WHAT IS NEEDED. Give every line from the entries that contains "worn".

DATASET EXCERPTS.
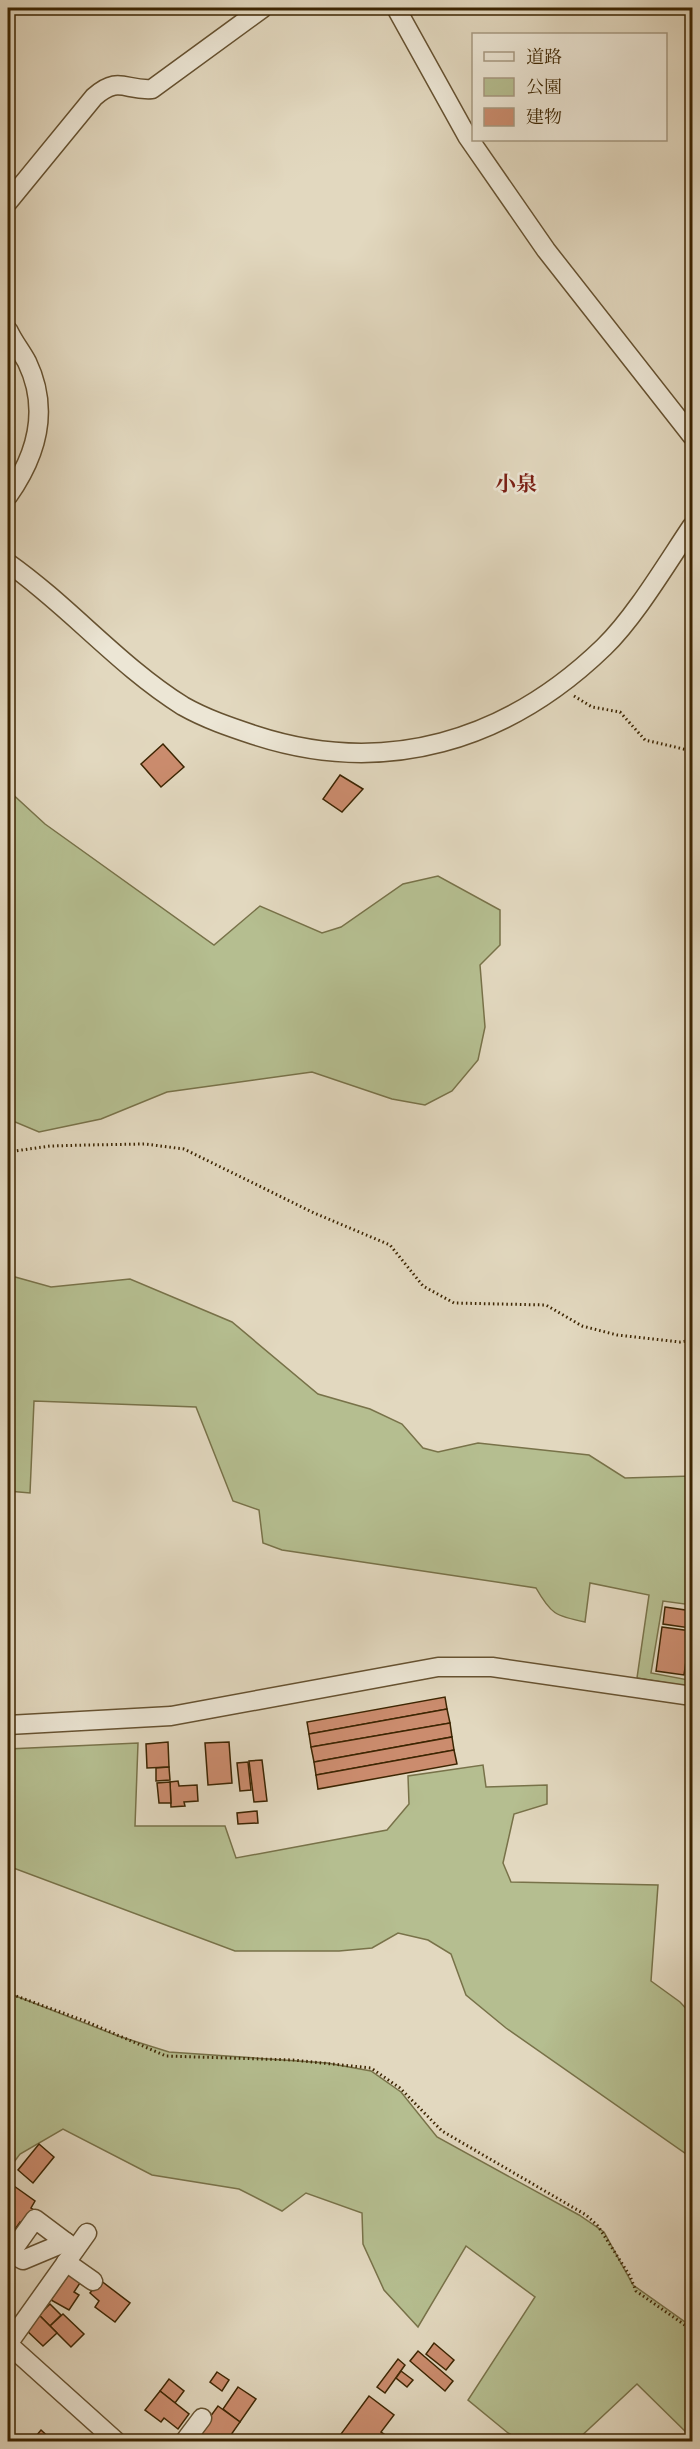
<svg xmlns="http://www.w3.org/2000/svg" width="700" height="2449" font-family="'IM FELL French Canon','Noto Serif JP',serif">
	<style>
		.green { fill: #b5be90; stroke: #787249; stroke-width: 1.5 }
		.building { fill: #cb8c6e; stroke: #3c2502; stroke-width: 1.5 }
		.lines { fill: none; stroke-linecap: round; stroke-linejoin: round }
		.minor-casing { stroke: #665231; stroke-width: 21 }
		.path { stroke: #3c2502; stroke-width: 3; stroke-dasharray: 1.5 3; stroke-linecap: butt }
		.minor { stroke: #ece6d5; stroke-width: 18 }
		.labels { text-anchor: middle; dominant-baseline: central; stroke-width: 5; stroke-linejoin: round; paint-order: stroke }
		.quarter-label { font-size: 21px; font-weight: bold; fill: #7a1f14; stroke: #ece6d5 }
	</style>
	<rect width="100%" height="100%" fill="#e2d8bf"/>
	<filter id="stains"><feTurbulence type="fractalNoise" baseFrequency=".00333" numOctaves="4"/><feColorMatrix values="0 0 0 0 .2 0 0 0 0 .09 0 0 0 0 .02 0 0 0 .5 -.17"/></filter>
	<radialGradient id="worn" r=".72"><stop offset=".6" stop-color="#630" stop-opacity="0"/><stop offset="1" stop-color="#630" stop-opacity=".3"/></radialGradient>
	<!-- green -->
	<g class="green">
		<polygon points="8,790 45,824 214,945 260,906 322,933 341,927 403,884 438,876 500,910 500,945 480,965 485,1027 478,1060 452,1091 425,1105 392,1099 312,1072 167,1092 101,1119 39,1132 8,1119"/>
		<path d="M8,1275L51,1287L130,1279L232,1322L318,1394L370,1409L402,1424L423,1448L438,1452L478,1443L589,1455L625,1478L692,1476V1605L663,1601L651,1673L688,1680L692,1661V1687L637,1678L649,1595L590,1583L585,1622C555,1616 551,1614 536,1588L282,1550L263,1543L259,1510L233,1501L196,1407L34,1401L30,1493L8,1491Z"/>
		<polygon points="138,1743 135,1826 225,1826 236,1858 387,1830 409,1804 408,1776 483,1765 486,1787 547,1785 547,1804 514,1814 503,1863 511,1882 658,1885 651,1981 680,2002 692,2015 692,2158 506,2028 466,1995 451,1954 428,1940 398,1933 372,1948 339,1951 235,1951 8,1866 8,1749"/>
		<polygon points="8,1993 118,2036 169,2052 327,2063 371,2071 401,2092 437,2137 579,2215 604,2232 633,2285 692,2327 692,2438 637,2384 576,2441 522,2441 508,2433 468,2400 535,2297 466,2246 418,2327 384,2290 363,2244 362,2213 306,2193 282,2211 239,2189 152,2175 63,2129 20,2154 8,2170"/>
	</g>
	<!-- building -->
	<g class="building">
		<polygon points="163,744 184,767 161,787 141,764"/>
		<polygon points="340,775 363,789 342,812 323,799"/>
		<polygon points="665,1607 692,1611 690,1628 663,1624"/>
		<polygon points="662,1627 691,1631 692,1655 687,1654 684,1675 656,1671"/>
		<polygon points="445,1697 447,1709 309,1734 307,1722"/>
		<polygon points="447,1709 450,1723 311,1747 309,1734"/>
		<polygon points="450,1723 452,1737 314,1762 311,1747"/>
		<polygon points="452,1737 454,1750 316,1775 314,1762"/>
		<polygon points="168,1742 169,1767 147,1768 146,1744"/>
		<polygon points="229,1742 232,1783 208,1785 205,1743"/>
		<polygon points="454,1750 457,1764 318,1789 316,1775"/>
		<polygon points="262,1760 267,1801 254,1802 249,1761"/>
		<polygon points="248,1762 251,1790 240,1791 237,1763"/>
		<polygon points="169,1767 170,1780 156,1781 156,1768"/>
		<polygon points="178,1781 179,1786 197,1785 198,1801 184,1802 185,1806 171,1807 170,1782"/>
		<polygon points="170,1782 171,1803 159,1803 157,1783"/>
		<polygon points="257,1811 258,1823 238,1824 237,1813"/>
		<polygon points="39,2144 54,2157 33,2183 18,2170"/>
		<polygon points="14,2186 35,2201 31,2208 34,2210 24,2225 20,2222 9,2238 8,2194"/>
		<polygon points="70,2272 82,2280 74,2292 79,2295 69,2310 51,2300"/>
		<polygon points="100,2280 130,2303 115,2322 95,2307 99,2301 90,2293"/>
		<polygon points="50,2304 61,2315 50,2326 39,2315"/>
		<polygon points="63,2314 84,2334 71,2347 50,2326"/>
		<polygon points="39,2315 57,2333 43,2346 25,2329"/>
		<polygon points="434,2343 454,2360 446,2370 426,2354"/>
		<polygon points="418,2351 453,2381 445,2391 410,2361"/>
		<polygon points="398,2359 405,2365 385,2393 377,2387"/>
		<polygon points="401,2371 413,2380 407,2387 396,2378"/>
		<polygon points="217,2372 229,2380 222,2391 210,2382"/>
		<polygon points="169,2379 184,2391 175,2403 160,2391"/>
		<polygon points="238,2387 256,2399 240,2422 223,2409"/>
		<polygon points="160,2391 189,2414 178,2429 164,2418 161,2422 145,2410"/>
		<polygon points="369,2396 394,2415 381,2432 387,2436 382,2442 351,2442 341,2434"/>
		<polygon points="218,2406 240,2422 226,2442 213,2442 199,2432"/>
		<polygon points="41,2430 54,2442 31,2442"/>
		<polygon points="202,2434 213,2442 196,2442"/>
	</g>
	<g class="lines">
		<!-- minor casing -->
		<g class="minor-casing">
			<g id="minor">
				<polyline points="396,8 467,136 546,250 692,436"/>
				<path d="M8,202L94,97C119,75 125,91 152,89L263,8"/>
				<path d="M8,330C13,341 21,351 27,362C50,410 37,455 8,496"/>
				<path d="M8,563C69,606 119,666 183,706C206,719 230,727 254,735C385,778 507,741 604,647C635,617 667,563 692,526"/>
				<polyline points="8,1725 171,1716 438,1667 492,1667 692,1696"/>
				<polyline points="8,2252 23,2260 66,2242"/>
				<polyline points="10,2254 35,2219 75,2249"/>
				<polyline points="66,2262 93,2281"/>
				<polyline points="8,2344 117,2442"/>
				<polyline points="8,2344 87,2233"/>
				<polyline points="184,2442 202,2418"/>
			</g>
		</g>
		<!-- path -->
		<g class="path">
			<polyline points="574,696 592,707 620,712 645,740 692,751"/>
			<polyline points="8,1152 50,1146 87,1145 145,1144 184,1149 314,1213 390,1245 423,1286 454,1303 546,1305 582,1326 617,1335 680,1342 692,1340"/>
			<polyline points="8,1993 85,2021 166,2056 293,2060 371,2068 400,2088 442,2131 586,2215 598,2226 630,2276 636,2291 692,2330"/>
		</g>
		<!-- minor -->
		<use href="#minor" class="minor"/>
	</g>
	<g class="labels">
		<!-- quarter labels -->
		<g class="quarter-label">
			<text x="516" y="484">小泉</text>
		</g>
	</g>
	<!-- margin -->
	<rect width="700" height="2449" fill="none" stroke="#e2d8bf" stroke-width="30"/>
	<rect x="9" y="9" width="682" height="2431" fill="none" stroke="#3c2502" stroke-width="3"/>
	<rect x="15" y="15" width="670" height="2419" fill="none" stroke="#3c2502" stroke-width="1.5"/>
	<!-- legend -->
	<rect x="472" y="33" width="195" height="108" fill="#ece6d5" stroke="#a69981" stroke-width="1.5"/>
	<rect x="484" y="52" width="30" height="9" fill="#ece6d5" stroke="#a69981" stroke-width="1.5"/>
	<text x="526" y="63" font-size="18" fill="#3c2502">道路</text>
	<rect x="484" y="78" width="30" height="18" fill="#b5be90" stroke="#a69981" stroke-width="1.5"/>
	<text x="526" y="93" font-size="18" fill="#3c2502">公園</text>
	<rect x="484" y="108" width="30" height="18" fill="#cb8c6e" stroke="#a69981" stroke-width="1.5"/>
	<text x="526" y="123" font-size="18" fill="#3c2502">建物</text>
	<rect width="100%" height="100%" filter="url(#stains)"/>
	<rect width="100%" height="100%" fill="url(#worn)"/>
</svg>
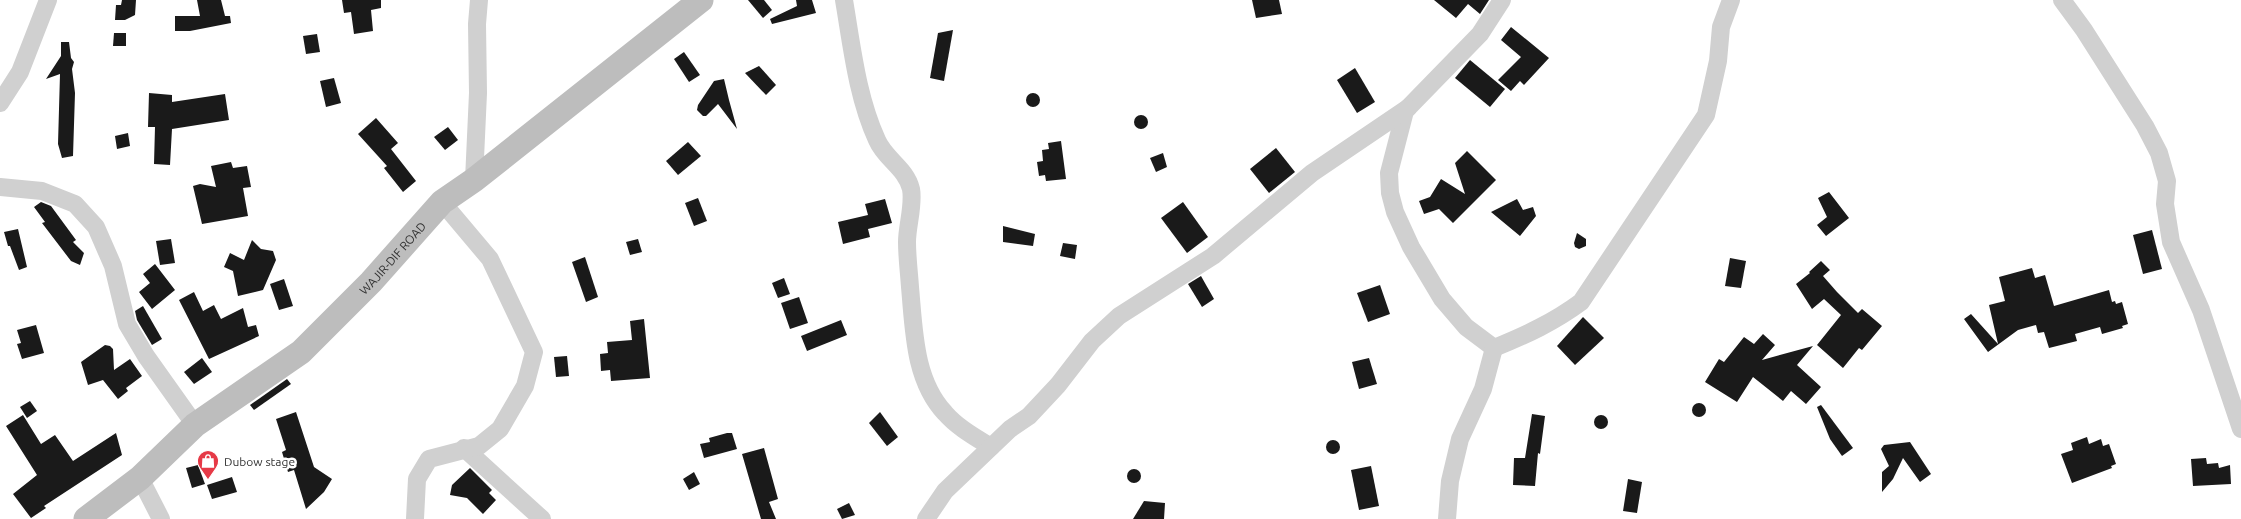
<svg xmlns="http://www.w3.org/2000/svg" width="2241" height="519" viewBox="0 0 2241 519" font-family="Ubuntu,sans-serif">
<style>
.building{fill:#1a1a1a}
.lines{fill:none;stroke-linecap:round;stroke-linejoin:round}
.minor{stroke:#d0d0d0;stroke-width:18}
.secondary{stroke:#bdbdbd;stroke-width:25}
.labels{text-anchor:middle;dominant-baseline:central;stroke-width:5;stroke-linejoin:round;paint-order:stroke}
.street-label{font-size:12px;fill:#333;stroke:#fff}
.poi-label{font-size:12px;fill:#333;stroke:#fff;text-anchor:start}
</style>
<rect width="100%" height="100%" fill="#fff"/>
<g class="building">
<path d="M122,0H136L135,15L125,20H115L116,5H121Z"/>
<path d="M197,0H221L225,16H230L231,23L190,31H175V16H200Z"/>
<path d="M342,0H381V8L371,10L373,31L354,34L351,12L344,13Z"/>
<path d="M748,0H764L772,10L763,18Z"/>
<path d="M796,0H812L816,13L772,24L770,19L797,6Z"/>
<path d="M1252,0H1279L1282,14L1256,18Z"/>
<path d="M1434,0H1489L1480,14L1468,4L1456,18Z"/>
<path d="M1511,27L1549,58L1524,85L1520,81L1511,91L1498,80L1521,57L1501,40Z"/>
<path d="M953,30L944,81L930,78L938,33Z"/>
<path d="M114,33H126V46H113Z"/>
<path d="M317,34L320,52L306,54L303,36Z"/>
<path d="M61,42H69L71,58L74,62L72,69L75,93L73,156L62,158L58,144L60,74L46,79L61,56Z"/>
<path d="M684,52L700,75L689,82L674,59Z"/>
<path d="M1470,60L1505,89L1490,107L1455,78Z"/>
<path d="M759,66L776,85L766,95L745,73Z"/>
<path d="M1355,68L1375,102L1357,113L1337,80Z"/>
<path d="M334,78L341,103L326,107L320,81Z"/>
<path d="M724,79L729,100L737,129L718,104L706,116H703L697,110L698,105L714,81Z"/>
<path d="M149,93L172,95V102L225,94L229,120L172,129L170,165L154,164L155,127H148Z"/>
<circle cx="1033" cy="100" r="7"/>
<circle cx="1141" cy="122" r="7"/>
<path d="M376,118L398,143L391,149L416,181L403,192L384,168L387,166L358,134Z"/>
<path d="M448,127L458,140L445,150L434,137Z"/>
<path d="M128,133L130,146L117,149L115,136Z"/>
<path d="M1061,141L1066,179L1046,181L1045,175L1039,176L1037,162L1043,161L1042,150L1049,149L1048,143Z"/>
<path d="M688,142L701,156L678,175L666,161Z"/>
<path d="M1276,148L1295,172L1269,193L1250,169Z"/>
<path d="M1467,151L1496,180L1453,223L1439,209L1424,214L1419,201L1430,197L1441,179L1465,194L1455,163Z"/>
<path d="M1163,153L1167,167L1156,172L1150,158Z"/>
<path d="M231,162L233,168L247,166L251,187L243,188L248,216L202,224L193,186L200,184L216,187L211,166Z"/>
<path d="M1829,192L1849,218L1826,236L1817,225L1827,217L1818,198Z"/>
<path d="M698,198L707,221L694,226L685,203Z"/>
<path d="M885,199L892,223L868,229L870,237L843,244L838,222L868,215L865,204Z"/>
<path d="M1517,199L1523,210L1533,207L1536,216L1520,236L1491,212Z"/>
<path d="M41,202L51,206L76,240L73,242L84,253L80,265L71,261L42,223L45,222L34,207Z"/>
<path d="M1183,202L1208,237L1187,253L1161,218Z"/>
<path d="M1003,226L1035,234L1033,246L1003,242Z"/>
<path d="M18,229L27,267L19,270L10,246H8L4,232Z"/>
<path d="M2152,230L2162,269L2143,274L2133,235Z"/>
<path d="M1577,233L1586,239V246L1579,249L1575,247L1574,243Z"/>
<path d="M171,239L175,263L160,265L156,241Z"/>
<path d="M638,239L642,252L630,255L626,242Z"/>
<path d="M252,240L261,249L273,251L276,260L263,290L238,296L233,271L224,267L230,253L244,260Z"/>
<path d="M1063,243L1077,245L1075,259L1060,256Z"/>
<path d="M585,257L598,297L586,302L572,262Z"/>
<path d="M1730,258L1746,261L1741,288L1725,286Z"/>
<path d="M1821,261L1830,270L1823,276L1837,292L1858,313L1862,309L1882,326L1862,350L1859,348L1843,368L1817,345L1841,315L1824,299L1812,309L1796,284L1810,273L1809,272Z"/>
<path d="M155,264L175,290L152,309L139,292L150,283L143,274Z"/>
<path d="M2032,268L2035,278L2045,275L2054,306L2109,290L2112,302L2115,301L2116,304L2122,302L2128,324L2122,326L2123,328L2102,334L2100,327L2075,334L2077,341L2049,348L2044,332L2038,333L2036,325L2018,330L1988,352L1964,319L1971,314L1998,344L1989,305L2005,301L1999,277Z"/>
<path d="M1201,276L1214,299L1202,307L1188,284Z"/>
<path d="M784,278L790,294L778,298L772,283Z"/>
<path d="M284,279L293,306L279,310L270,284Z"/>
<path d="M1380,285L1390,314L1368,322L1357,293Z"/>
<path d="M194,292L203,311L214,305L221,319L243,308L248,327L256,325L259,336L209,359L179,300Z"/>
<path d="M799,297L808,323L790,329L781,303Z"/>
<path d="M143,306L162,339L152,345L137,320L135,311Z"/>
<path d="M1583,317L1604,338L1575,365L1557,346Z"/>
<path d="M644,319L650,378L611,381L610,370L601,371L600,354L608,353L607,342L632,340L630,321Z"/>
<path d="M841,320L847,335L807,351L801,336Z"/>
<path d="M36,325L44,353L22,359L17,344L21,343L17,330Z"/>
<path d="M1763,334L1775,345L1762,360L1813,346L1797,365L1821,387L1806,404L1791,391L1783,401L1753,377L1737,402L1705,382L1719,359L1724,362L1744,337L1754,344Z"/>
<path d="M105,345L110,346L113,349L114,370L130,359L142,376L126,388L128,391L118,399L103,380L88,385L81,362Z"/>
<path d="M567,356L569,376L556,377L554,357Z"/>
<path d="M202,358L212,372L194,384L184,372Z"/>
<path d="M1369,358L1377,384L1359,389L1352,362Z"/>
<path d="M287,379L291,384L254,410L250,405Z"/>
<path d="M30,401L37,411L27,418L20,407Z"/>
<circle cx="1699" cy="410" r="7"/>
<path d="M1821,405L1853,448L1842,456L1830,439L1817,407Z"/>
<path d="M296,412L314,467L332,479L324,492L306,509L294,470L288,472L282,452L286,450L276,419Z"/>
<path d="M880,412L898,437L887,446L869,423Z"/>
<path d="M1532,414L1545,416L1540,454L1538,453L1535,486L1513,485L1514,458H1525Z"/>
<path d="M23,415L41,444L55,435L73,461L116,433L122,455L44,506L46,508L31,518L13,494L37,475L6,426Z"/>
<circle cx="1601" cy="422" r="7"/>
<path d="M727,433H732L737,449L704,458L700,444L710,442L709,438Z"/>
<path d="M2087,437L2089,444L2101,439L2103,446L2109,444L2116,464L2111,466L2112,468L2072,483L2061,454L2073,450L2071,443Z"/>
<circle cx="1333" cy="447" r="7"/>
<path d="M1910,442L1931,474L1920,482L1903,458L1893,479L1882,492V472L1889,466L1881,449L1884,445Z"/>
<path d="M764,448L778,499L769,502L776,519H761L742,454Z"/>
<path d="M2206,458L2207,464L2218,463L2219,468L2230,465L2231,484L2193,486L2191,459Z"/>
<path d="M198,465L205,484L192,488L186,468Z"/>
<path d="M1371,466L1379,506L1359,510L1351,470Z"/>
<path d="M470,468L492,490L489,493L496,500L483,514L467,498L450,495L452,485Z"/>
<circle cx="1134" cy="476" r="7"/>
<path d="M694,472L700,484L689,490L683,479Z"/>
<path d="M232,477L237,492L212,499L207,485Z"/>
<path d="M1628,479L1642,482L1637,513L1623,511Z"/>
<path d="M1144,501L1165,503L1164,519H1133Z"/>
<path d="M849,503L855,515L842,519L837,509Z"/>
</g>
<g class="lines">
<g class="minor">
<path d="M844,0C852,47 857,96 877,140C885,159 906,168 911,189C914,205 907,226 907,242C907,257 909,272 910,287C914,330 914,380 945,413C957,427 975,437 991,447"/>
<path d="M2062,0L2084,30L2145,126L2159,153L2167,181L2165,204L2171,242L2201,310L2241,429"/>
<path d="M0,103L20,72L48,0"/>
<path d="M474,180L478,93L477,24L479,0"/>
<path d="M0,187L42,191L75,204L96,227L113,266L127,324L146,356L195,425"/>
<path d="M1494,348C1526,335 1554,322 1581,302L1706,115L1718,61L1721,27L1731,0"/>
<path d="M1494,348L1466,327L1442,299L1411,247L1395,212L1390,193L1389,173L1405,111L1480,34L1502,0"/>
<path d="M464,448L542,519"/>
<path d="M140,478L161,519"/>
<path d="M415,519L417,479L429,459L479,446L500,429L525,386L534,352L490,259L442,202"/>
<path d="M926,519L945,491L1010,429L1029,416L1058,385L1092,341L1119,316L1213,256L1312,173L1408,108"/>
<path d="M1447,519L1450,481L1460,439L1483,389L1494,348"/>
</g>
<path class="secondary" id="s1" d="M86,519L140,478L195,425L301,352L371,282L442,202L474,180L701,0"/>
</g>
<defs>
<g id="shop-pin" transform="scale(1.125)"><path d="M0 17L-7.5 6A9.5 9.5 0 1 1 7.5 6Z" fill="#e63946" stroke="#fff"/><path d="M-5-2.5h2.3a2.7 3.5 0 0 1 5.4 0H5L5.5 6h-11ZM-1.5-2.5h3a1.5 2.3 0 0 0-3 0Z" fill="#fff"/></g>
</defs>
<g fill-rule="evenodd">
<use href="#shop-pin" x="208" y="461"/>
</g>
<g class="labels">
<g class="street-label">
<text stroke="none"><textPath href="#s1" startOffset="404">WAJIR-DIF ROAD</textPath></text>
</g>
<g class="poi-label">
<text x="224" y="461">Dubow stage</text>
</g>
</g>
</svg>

COMPLETED EXERCISE.
	<radialGradient id="worn" r=".72"><stop offset=".6" stop-color="#630" stop-opacity="0"/><stop offset="1" stop-color="#630" stop-opacity=".3"/></radialGradient>
	<rect width="100%" height="100%" fill="url(#worn)"/>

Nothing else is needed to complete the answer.